若い時、初めて東京に出張した時に、方向感がわからず、歩いている人に道を聞いたところ、一瞬、間があって、方向を示されたので、お礼を言って歩いていった。だが、目的地には一向に着かず、大変あせったことがある。その人の指示方向は全然違う方向だということが後でわかった。

その時は怒りを覚えたものだ。東京人はいい加減だと。それは、一人や二人ではなかった。聞く人、聞く人が、すべて言い加減なことを教えてくれた。腹が立って、東京人は何て不親切なことと思ったことがある。東京のイメージは最初、非常に悪かった。

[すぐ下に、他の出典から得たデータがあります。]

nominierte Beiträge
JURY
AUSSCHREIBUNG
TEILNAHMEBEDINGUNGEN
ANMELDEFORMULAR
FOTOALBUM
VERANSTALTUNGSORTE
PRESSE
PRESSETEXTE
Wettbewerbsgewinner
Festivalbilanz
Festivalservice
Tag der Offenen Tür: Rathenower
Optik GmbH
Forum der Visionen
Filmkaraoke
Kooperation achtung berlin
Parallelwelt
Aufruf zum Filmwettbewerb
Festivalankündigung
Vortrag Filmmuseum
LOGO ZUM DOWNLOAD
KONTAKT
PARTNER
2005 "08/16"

後で、わかったことだが、東京はいろいろな人がいろんな所から集まっており、地元の人とは限らないということだった。通行人は、聞かれると答えないより答えた方がましとの感覚のようだ。でも、それは実に迷惑なことだ。

そして、駅の売店の店員に聞いても、それは同じだとわかった。彼らも、地元の人ではないことも多く、その辺の地理には詳しくないのだ。

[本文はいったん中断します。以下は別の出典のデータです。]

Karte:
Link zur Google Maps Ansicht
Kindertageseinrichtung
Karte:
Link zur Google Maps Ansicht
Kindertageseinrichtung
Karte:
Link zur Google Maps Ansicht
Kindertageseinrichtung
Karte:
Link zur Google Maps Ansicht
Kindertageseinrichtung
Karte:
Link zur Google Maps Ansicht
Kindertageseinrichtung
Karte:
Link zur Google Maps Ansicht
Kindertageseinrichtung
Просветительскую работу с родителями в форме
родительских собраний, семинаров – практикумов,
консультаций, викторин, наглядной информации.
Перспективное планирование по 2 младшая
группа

結局、わかったことは、駅から少し離れた、商店で老舗らしきところに聞くということだった。また配達をやっている店なども正確な答えが返ってきた。彼らは、大変親切で、仕事の手を止めて、商売にもならないだろうに、懇切丁寧な説明がほとんどだった。

それで、東京の印象がまた変わってしまった。

これとは別のケースだが、田舎に行くと、道に迷って、尋ねると、これもまた丁寧に教えてくれる。ただ問題なのは、「距離感」が違うことだ。「すぐだ」と言うから、信用していくと、30分もかかったりして、時間感覚が異なる。もちろん、それさえも、慣れれば、どうってことはない。

結局、人に「道を聞く」ということは、「聞く人」を間違ったり、「聞き方」を間違ったりすると、大きな失敗につながる。多分、それは人生も同じことだと思う。